In our Seders during President Barack Obama’s tenure, as a young, idealistic couple thrilled by the environmental, socioeconomic and civil rights progress happening right here in America, that line felt less like a wistful goal than a reminder of how far we (seemingly) had come. And any corresponding intimation that we were still toiling in Pharaonic Egypt seemed downright churlish. We and most people we knew believed the United States was on the verge of an even broader rights revolution.

But, alas, mann tracht un gott lacht — man plans, God laughs. Instead of Hillary Clinton, we got the hateful and imperious Donald Trump. And instead of Merrick Garland replacing the right-wing Justice Antonin Scalia, we got an archconservative in Neil Gorsuch.  

In the years that followed, we bore witness to Christian nationalist demonstrations of force; state-sanctioned vigilantism; threats of violence and abuse directed at high officeholders, teachers, public health experts, and election officials; restrictions on reproductive autonomy and sensible gun-control measures; efforts to marginalize disabled and LGBTQ people; blatant campaigns of voter disenfranchisement and suppression; and a bona fide insurrection

Tocqueville famously warned that democracy makes every man forget his ancestors. So, too, the absence or suppression of democracy is a powerful reminder of our past.  

So we again took our red pens to our Haggadah.We forced Grammy and PopPop’s matzo ball soup to simmer longer in the kitchen while we connected present-day democratic decay to lynchings, pogroms, the Black Codes and the Nuremberg Laws.  

We also gave “Next year in Jerusalem” the attention it always merited. In fact, we researched an exodus plan. Like thousands of families heeding warnings by such scholars of tyranny as Tim Snyder, we renewed our passports. Given Israel’s Law of Return, we started wondering — and Googling — “maybe soon in Jerusalem.” 

The annual Haggadah tune-up

But yet again, we planned and God laughed. As we take out our Haggadah for its annual tune-up, today’s Jerusalem fills us with sadness and anger.

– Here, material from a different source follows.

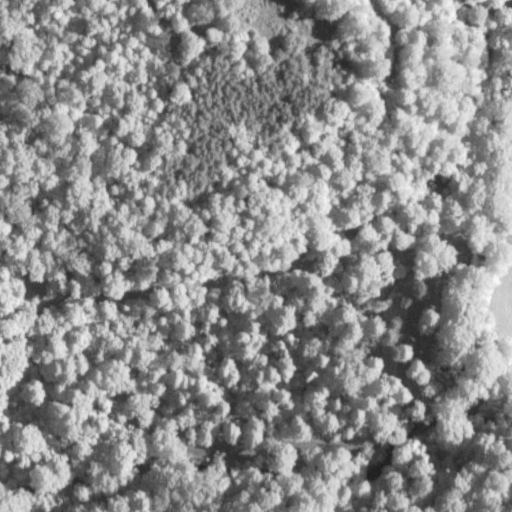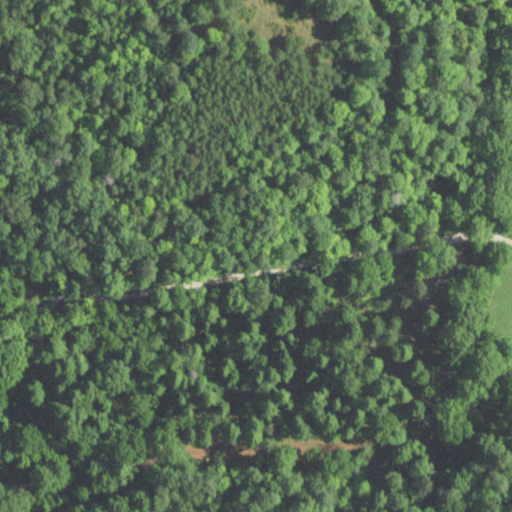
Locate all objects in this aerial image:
road: (253, 282)
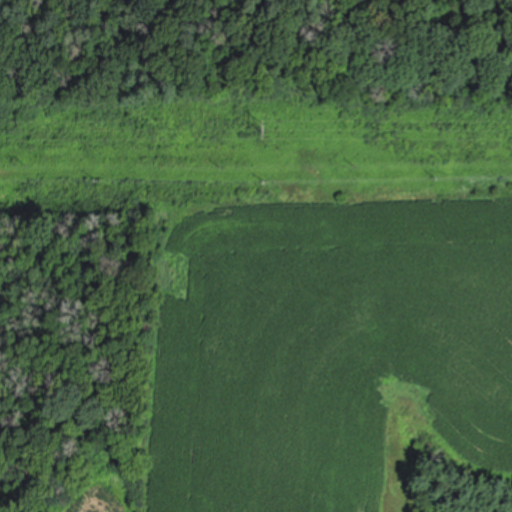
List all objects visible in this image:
power tower: (264, 127)
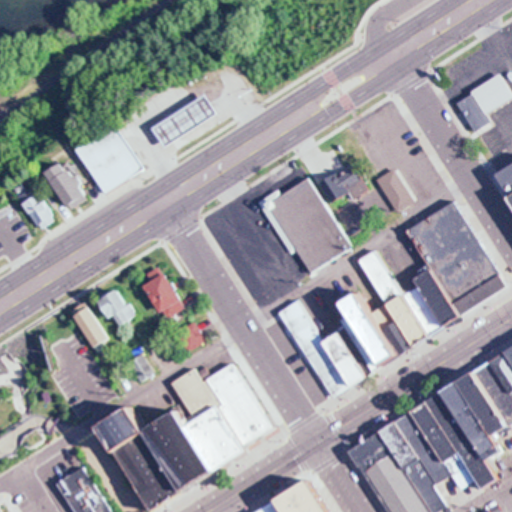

Jerusalem remains, for better or worse, more identifiably the capital of a secure Jewish state than at any other time since the fall of the Second Temple. But instead of a beacon of hope and light, Jerusalem feels like yet another site of persecution and oppression as the government lurches further to the right.  

For Palestinians and Arabs in general, it has been this way for some time. Now, basic freedoms are under threat for Israeli Jews as well.

The government today is seeking to gut the independent judiciary, reimpose the death penalty, annex more land in the occupied West Bank, narrow the aforementioned Law of Return, more severely curtail citizenship rights — all while continuing to coddle and lend legitimacy to extremist thugs close by and overseas. All of which has Jon threatening some provocative revision like “next year in Vancouver” or Accra or Kigali. 

Though these are seriously enticing landing spots, we’re far from ready to give up on Jerusalem — or Washington, for that matter. We’re not willing to do so lest we turn our backs on those suffering most acutely under oppressive policies here and in Israel. And, we’re not willing to do so lest we also turn our backs on our ancestors who demonstrated tremendous patience, resiliency and strength in overcoming tyrants far more imposing than Donald Trump and Benjamin Netanyahu. 

So we’ll continue to hack away at what’s become a very messy, jumbled Haggadah. Next year, we always promise, we’ll tidy it up and make it more legible and accessible for guests.  

And next year, we continue to hope, in the Jerusalem of our imaginations.